### EXERCISE
Your task is to write out exactly the lines from the line containing "text_box [477, 185, 648, 364]" through the end of the records, inclusive at both ends.
-------- GIVEN RECORDS --------
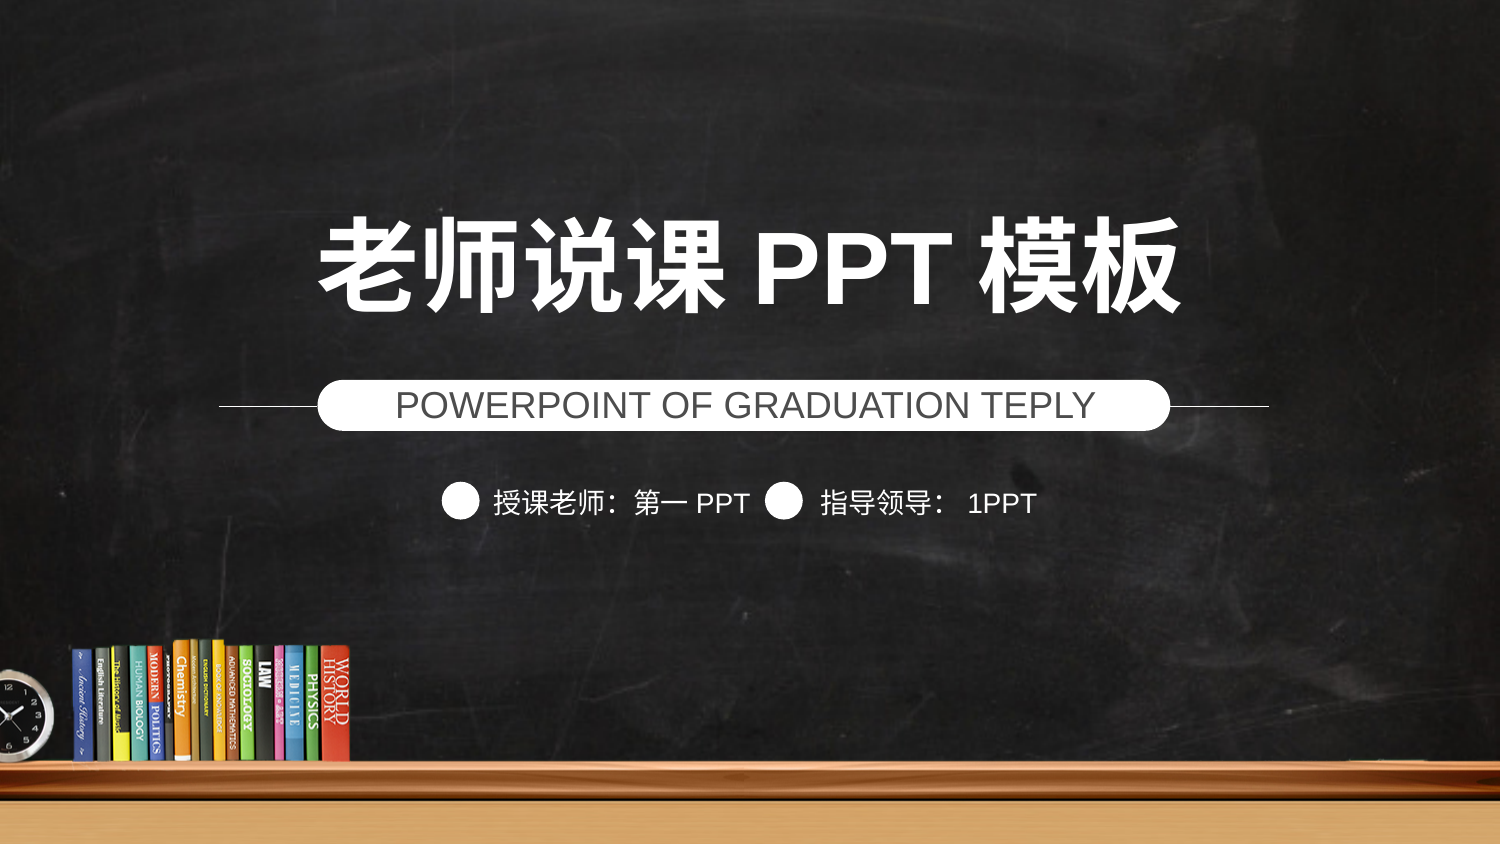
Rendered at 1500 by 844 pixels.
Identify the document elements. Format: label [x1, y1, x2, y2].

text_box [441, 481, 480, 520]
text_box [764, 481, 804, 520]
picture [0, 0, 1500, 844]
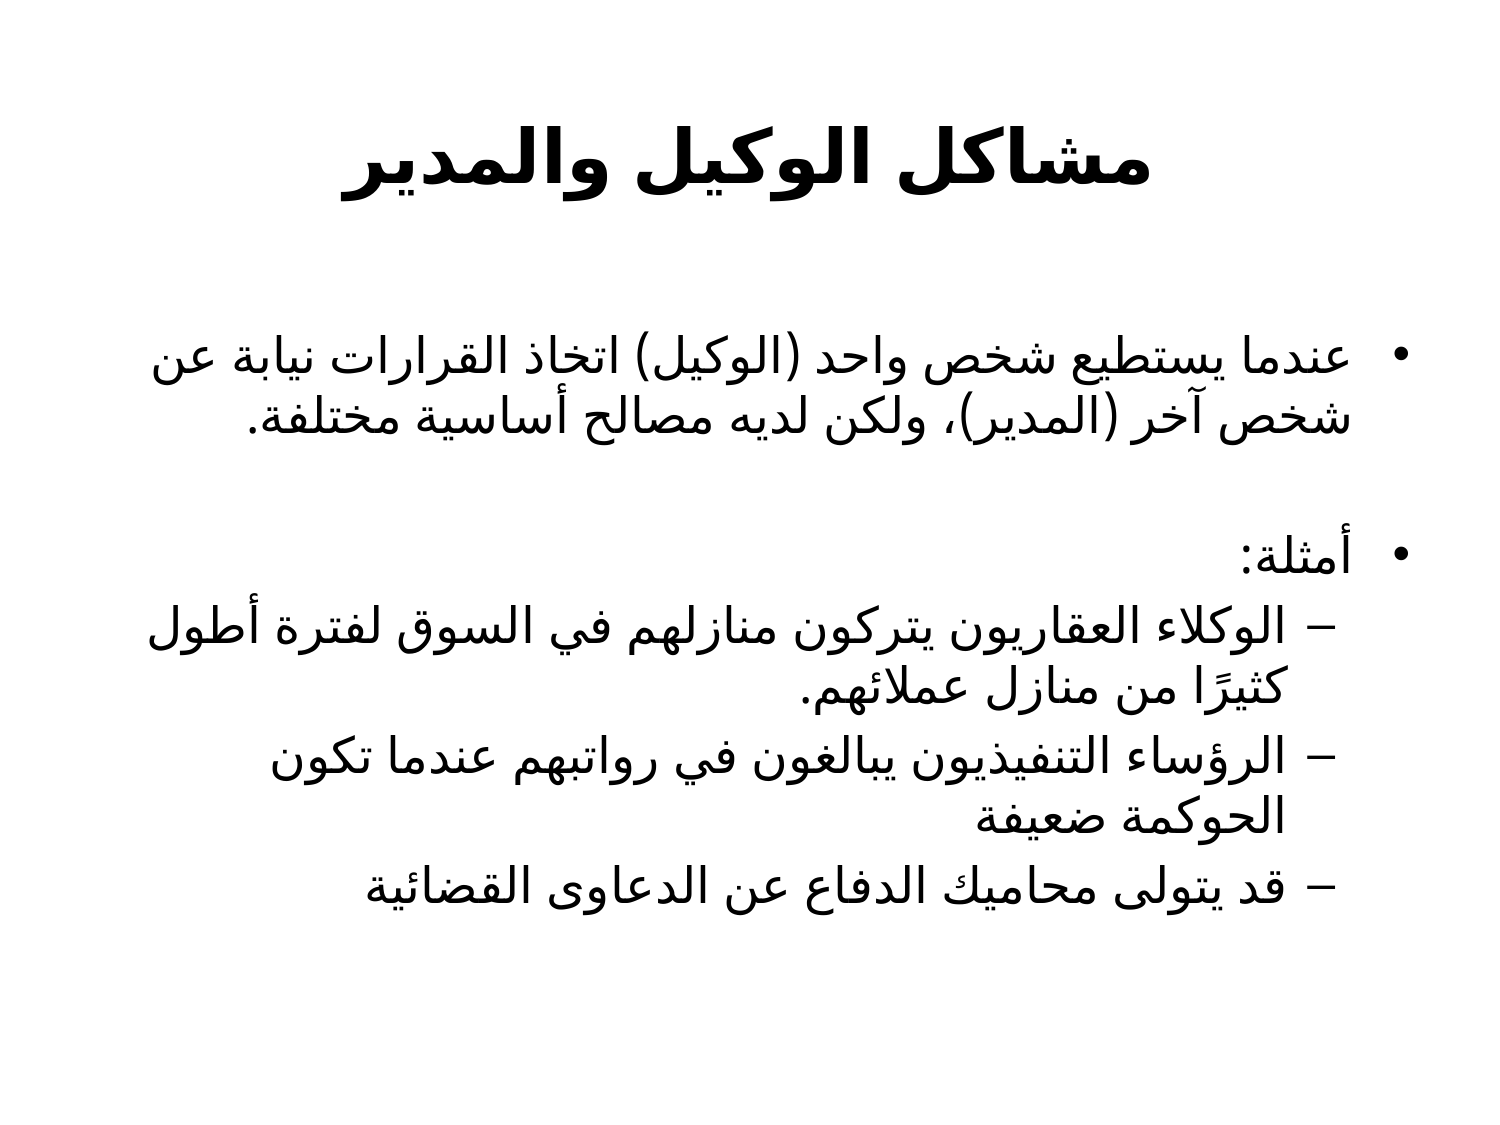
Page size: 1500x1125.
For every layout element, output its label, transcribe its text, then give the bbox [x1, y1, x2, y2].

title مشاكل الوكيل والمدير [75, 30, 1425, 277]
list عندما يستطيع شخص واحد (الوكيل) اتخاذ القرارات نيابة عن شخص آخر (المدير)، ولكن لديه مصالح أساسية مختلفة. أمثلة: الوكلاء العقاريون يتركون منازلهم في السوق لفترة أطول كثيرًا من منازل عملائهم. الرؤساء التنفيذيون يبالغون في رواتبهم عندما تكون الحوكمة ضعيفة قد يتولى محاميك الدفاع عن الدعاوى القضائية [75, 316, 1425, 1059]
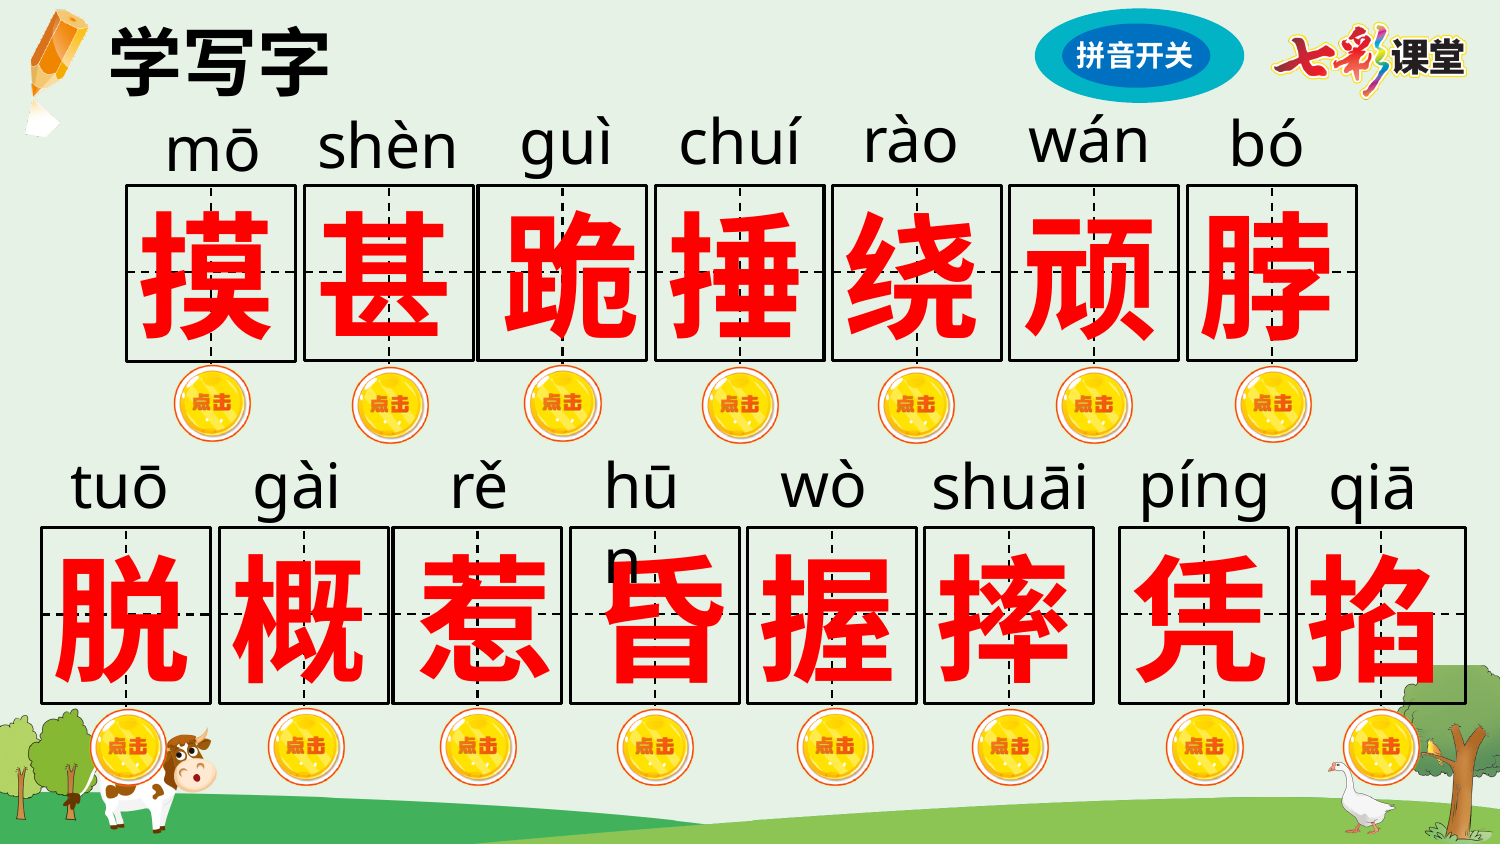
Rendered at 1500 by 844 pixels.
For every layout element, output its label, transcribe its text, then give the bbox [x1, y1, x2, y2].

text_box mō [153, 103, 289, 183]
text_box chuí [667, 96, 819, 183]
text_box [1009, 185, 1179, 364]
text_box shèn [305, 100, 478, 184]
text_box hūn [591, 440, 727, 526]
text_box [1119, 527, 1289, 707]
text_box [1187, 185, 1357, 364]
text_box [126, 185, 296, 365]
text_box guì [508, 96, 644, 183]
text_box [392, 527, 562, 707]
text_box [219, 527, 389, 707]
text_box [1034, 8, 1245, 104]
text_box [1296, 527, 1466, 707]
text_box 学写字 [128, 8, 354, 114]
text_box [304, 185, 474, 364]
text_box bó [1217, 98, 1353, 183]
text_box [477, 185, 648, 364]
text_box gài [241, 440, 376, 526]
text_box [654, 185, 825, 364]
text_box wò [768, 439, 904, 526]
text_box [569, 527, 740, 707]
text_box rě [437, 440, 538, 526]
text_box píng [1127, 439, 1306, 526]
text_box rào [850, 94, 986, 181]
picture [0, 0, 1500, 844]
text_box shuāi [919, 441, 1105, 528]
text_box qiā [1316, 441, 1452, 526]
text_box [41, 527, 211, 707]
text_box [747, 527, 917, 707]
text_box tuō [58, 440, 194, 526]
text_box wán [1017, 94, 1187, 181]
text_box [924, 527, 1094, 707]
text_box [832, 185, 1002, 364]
--------
### YOUR RESPONSE
text_box [477, 185, 648, 364]
text_box gài [241, 440, 376, 526]
text_box [654, 185, 825, 364]
text_box wò [768, 439, 904, 526]
text_box [569, 527, 740, 707]
text_box rě [437, 440, 538, 526]
text_box píng [1127, 439, 1306, 526]
text_box rào [850, 94, 986, 181]
picture [0, 0, 1500, 844]
text_box shuāi [919, 441, 1105, 528]
text_box qiā [1316, 441, 1452, 526]
text_box [41, 527, 211, 707]
text_box [747, 527, 917, 707]
text_box tuō [58, 440, 194, 526]
text_box wán [1017, 94, 1187, 181]
text_box [924, 527, 1094, 707]
text_box [832, 185, 1002, 364]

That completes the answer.